[Activity] One number, and no other words, should make up the answer: how many lines of the listing contain the string "manilha".
▼
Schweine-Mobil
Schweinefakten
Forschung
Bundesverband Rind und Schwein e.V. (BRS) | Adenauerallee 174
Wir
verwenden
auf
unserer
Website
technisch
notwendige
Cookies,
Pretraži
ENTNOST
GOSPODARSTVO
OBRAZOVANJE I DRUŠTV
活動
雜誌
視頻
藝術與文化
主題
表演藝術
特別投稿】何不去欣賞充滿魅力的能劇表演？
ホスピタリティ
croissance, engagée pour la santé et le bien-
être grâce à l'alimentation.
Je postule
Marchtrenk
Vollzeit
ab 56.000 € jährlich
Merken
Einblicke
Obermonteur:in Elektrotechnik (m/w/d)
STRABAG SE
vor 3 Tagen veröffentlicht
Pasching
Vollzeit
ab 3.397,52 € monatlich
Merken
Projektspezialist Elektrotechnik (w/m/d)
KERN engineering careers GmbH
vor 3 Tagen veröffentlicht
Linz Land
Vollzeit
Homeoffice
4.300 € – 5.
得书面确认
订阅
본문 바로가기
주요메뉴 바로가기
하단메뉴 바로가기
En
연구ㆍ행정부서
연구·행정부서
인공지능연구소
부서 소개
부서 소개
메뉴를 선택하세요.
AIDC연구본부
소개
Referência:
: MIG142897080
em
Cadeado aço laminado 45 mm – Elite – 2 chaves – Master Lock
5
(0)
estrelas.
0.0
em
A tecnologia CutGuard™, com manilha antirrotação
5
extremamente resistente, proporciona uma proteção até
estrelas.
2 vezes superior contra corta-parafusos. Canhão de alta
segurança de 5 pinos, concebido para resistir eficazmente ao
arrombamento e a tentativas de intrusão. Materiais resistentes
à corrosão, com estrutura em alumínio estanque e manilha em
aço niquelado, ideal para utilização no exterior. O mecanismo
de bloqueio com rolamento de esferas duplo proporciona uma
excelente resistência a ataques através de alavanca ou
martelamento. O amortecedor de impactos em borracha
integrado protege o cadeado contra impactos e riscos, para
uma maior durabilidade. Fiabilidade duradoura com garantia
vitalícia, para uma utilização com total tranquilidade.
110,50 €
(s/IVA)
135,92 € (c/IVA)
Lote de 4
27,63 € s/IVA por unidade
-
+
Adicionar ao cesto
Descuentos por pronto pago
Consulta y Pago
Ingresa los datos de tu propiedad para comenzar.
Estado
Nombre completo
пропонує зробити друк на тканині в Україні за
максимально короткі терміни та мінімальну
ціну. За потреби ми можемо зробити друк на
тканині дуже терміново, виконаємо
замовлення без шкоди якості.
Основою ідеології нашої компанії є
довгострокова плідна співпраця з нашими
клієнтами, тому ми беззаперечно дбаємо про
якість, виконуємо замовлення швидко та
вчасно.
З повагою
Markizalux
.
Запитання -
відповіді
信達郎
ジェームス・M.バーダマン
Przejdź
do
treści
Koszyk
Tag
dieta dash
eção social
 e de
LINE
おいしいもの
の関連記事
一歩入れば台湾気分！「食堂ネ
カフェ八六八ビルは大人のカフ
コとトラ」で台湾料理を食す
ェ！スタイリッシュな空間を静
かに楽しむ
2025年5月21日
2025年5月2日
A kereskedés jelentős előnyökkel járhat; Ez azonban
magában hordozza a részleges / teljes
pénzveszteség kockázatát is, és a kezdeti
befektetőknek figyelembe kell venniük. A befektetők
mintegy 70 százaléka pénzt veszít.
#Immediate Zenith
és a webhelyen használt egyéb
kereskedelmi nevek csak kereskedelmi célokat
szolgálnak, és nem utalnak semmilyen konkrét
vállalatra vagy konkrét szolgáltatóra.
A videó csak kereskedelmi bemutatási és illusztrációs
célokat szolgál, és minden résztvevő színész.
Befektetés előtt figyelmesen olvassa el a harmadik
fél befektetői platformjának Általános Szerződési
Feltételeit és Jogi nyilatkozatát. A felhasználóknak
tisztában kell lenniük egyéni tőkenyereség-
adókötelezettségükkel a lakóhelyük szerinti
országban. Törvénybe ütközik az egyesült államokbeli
▲
[Exercise solution] 2